Every record that follows should be written out word for word; the pictures stay out.

━━━ Extracted material ━━━

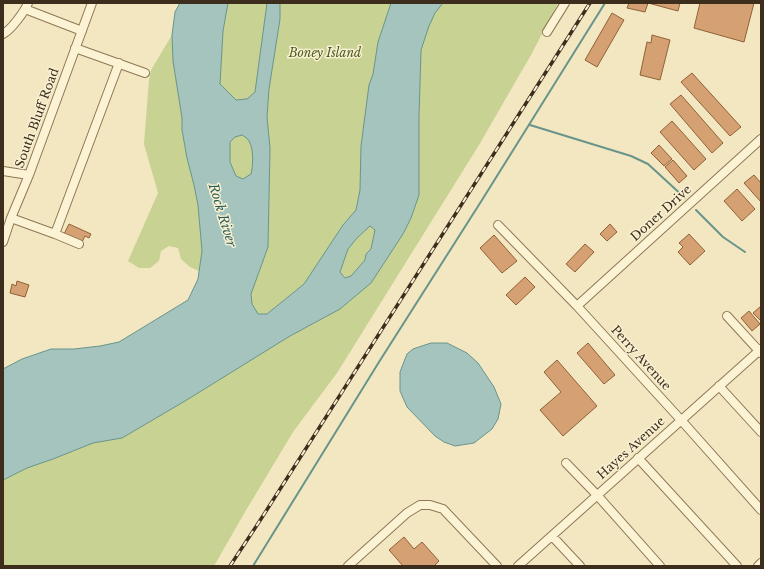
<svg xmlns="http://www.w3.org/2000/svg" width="764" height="569" viewBox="0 0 764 569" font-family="'Libre Baskerville',serif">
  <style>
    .green { fill: #c7d293 }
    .water { fill: #a4c4bd; stroke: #69948c; fill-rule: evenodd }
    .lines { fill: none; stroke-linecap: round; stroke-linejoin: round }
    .stream { stroke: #69948c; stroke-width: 2 }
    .building { fill: #d5a172; stroke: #906139 }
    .minor-casing { stroke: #8e7756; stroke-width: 10 }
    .minor { stroke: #fcf3d5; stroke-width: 8 }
    .rail-casing { stroke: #3c2d1c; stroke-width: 3.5 }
    .rail { stroke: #f9f0d1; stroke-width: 2; stroke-dasharray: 6; stroke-linecap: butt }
    .labels { text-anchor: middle; stroke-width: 3; stroke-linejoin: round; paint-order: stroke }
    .park-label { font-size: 12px; font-style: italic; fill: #495b20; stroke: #f9f0d1 }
    .street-label { font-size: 12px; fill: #3c2d1c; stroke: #f9f0d1 }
    .water-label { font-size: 13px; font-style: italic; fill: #2a5e5d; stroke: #f9f0d1 }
  </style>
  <rect width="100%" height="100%" fill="#f3e7c1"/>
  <path class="green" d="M228,3h39l-12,89 -8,7 -11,1 -16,-16 3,-53z
    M280,3h111l-13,39 -5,32 -4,11 -8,61 -1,44 -4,20 -13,15 -39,59 -37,30h-10l-5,-10 -1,-10 17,-47 2,-99 -3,-30 2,-29 11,-70z
    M443,3h115l-27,52 -52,90 -142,228 -44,59 -48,80 -31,54h-211v-86l24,-12 26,-9 40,-16 29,-5 63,-37 105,-65 50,-27 31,-26 32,-49 8,-16 8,-23v-79l2,-66 7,-24 7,-13z
    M172,35l1,26 9,57v12l5,28 7,27 4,20 4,46 -3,20 -9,-4 -9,-8 -3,-11 -9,-2 -8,5 -2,10 -9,7h-11l-11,-7 30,-68 -14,-49 5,-64 2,-10z
    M242,135c2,1 6,3 7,6 5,8 4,25 2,33l-8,5 -7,-3 -6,-14v-20l5,-5z
    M369,226l6,4 -4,19 -5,5 -1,6 -14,16 -5,2 -6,-6 8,-23 9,-11z"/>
  <path class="water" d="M180,3h48l-5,28 -3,53 16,16 11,-1 8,-7 12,-89h13v16l-11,70 -2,28 3,31 -2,99 -17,47 1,10 6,10h9l37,-30 39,-59 13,-15 4,-20 1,-44 8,-61 4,-11 5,-32 13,-39h52l-8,10 -6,13 -8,24 -2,66v79l-8,23 -8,16 -32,49 -31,26 -50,27 -105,65 -63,37 -29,5 -40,16 -26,9 -24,12v-111l19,-10 29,-10h23l26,-3 19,-4 69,-42 10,-21 4,-28 -4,-46 -4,-20 -7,-27 -5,-28v-12l-9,-57 -1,-26 3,-23zM242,135c2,1 6,4 7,6 5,8 4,25 2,33l-8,5 -7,-3 -6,-14v-20l5,-5zM370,226l5,4 -4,19 -5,5 -1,6 -14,16 -6,2 -5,-6 8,-23 9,-11z
    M431,343h16l20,10 11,10 16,24 7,17 -3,15 -6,10 -18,14 -19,3 -11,-4 -9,-6 -28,-29 -7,-16v-19l7,-18 6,-5z"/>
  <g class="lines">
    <path class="stream" d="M530,125l101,31 17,8 37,34
      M696,210l27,27 22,15
      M253,566l126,-204 103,-162 123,-197"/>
  </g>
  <path class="building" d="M629,3h51l-2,8 -30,-8 -3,9 -18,-4z
    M700,3h54l-10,39 -50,-14z
    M612,13l12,7 -27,47 -12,-7z
    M652,35l18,5 -10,40 -20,-5 7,-33 4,1z
    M692,73l49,54 -11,9 -49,-54z
    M681,95l42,48 -11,10 -42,-49z
    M672,121l34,38 -12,11 -34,-38z
    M659,145l13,14 -8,7 -13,-13z
    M673,160l14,16 -8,7 -14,-16z
    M754,175l7,8v19l-17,-19z
    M737,189l18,20 -13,12 -18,-20z
    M69,224l22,10 -2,4 -4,-2 -3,6 -18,-8z
    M610,224l7,8 -10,9 -7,-7z
    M689,234l16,17 -15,14 -12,-13 5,-5 -4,-4z
    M494,235l23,26 -15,12 -22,-25z
    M585,244l9,8 -19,20 -9,-8z
    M525,277l10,10 -19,18 -10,-10z
    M17,281l12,4 -4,12 -15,-4 2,-9 4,2z
    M761,306v15l-8,-8z
    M749,311l11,13 -8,7 -11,-13z
    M588,343l27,32 -11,9 -27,-31z
    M557,360l40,46 -34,30 -23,-26 21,-18 -17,-20z
    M404,537l10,12 8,-7 17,19 -5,5h-31l-14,-16z"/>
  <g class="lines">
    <g class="minor-casing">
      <path id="minor" d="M25,9l57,22
        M547,32l18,-29
        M3,34c8,-4 22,-23 25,-31
        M75,48l70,25
        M3,171l26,4
        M11,218l44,16 64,-171
        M498,225l79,81 104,114 80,90
        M55,234l24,10
        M3,242l8,-24 18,-43 63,-172
        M577,306l184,-167
        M727,316l34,37
        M719,386l42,46
        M638,458l99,108
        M566,463l31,32 63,71
        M552,536l28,30
        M348,566l59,-53 13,-8h10l13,4 54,57
        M518,566l243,-217
        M758,566l3,-3"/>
    </g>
    <use href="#minor" class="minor"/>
    <g class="rail-casing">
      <path id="rail" d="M230,566l31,-47 329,-516"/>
    </g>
    <use href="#rail" class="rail"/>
  </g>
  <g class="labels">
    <g class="park-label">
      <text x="325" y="57">Boney Island</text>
    </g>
    <g class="street-label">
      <text transform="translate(37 118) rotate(-70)" y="4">South Bluff Road</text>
      <text transform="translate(661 213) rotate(-42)" y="4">Doner Drive</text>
      <text transform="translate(641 358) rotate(48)" y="4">Perry Avenue</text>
      <text transform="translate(631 448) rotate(-42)" y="4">Hayes Avenue</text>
    </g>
    <g class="water-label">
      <text transform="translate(223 215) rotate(73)" y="5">Rock River</text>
    </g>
  </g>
  <rect width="764" height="569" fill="none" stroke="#3c2d1c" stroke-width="8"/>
</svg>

━━━

Answer box:
<svg xmlns="http://www.w3.org/2000/svg" width="764" height="569" viewBox="0 0 764 569" font-family="'Libre Baskerville',serif">
  <style>
    .green { fill: #c7d293 }
    .water { fill: #a4c4bd; stroke: #69948c; fill-rule: evenodd }
    .lines { fill: none; stroke-linecap: round; stroke-linejoin: round }
    .stream { stroke: #69948c; stroke-width: 2 }
    .building { fill: #d5a172; stroke: #906139 }
    .minor-casing { stroke: #8e7756; stroke-width: 10 }
    .minor { stroke: #fcf3d5; stroke-width: 8 }
    .rail-casing { stroke: #3c2d1c; stroke-width: 3.5 }
    .rail { stroke: #f9f0d1; stroke-width: 2; stroke-dasharray: 6; stroke-linecap: butt }
    .labels { text-anchor: middle; stroke-width: 3; stroke-linejoin: round; paint-order: stroke }
    .park-label { font-size: 12px; font-style: italic; fill: #495b20; stroke: #f9f0d1 }
    .street-label { font-size: 12px; fill: #3c2d1c; stroke: #f9f0d1 }
    .water-label { font-size: 13px; font-style: italic; fill: #2a5e5d; stroke: #f9f0d1 }
  </style>
  <rect width="100%" height="100%" fill="#f3e7c1"/>
  <path class="green" d="M228,3h39l-12,89 -8,7 -11,1 -16,-16 3,-53z
    M280,3h111l-13,39 -5,32 -4,11 -8,61 -1,44 -4,20 -13,15 -39,59 -37,30h-10l-5,-10 -1,-10 17,-47 2,-99 -3,-30 2,-29 11,-70z
    M443,3h115l-27,52 -52,90 -142,228 -44,59 -48,80 -31,54h-211v-86l24,-12 26,-9 40,-16 29,-5 63,-37 105,-65 50,-27 31,-26 32,-49 8,-16 8,-23v-79l2,-66 7,-24 7,-13z
    M172,35l1,26 9,57v12l5,28 7,27 4,20 4,46 -3,20 -9,-4 -9,-8 -3,-11 -9,-2 -8,5 -2,10 -9,7h-11l-11,-7 30,-68 -14,-49 5,-64 2,-10z
    M242,135c2,1 6,3 7,6 5,8 4,25 2,33l-8,5 -7,-3 -6,-14v-20l5,-5z
    M369,226l6,4 -4,19 -5,5 -1,6 -14,16 -5,2 -6,-6 8,-23 9,-11z"/>
  <path class="water" d="M180,3h48l-5,28 -3,53 16,16 11,-1 8,-7 12,-89h13v16l-11,70 -2,28 3,31 -2,99 -17,47 1,10 6,10h9l37,-30 39,-59 13,-15 4,-20 1,-44 8,-61 4,-11 5,-32 13,-39h52l-8,10 -6,13 -8,24 -2,66v79l-8,23 -8,16 -32,49 -31,26 -50,27 -105,65 -63,37 -29,5 -40,16 -26,9 -24,12v-111l19,-10 29,-10h23l26,-3 19,-4 69,-42 10,-21 4,-28 -4,-46 -4,-20 -7,-27 -5,-28v-12l-9,-57 -1,-26 3,-23zM242,135c2,1 6,4 7,6 5,8 4,25 2,33l-8,5 -7,-3 -6,-14v-20l5,-5zM370,226l5,4 -4,19 -5,5 -1,6 -14,16 -6,2 -5,-6 8,-23 9,-11z
    M431,343h16l20,10 11,10 16,24 7,17 -3,15 -6,10 -18,14 -19,3 -11,-4 -9,-6 -28,-29 -7,-16v-19l7,-18 6,-5z"/>
  <g class="lines">
    <path class="stream" d="M530,125l101,31 17,8 37,34
      M696,210l27,27 22,15
      M253,566l126,-204 103,-162 123,-197"/>
  </g>
  <path class="building" d="M629,3h51l-2,8 -30,-8 -3,9 -18,-4z
    M700,3h54l-10,39 -50,-14z
    M612,13l12,7 -27,47 -12,-7z
    M652,35l18,5 -10,40 -20,-5 7,-33 4,1z
    M692,73l49,54 -11,9 -49,-54z
    M681,95l42,48 -11,10 -42,-49z
    M672,121l34,38 -12,11 -34,-38z
    M659,145l13,14 -8,7 -13,-13z
    M673,160l14,16 -8,7 -14,-16z
    M754,175l7,8v19l-17,-19z
    M737,189l18,20 -13,12 -18,-20z
    M69,224l22,10 -2,4 -4,-2 -3,6 -18,-8z
    M610,224l7,8 -10,9 -7,-7z
    M689,234l16,17 -15,14 -12,-13 5,-5 -4,-4z
    M494,235l23,26 -15,12 -22,-25z
    M585,244l9,8 -19,20 -9,-8z
    M525,277l10,10 -19,18 -10,-10z
    M17,281l12,4 -4,12 -15,-4 2,-9 4,2z
    M761,306v15l-8,-8z
    M749,311l11,13 -8,7 -11,-13z
    M588,343l27,32 -11,9 -27,-31z
    M557,360l40,46 -34,30 -23,-26 21,-18 -17,-20z
    M404,537l10,12 8,-7 17,19 -5,5h-31l-14,-16z"/>
  <g class="lines">
    <g class="minor-casing">
      <path id="minor" d="M25,9l57,22
        M547,32l18,-29
        M3,34c8,-4 22,-23 25,-31
        M75,48l70,25
        M3,171l26,4
        M11,218l44,16 64,-171
        M498,225l79,81 104,114 80,90
        M55,234l24,10
        M3,242l8,-24 18,-43 63,-172
        M577,306l184,-167
        M727,316l34,37
        M719,386l42,46
        M638,458l99,108
        M566,463l31,32 63,71
        M552,536l28,30
        M348,566l59,-53 13,-8h10l13,4 54,57
        M518,566l243,-217
        M758,566l3,-3"/>
    </g>
    <use href="#minor" class="minor"/>
    <g class="rail-casing">
      <path id="rail" d="M230,566l31,-47 329,-516"/>
    </g>
    <use href="#rail" class="rail"/>
  </g>
  <g class="labels">
    <g class="park-label">
      <text x="325" y="57">Boney Island</text>
    </g>
    <g class="street-label">
      <text transform="translate(37 118) rotate(-70)" y="4">South Bluff Road</text>
      <text transform="translate(661 213) rotate(-42)" y="4">Doner Drive</text>
      <text transform="translate(641 358) rotate(48)" y="4">Perry Avenue</text>
      <text transform="translate(631 448) rotate(-42)" y="4">Hayes Avenue</text>
    </g>
    <g class="water-label">
      <text transform="translate(223 215) rotate(73)" y="5">Rock River</text>
    </g>
  </g>
  <rect width="764" height="569" fill="none" stroke="#3c2d1c" stroke-width="8"/>
</svg>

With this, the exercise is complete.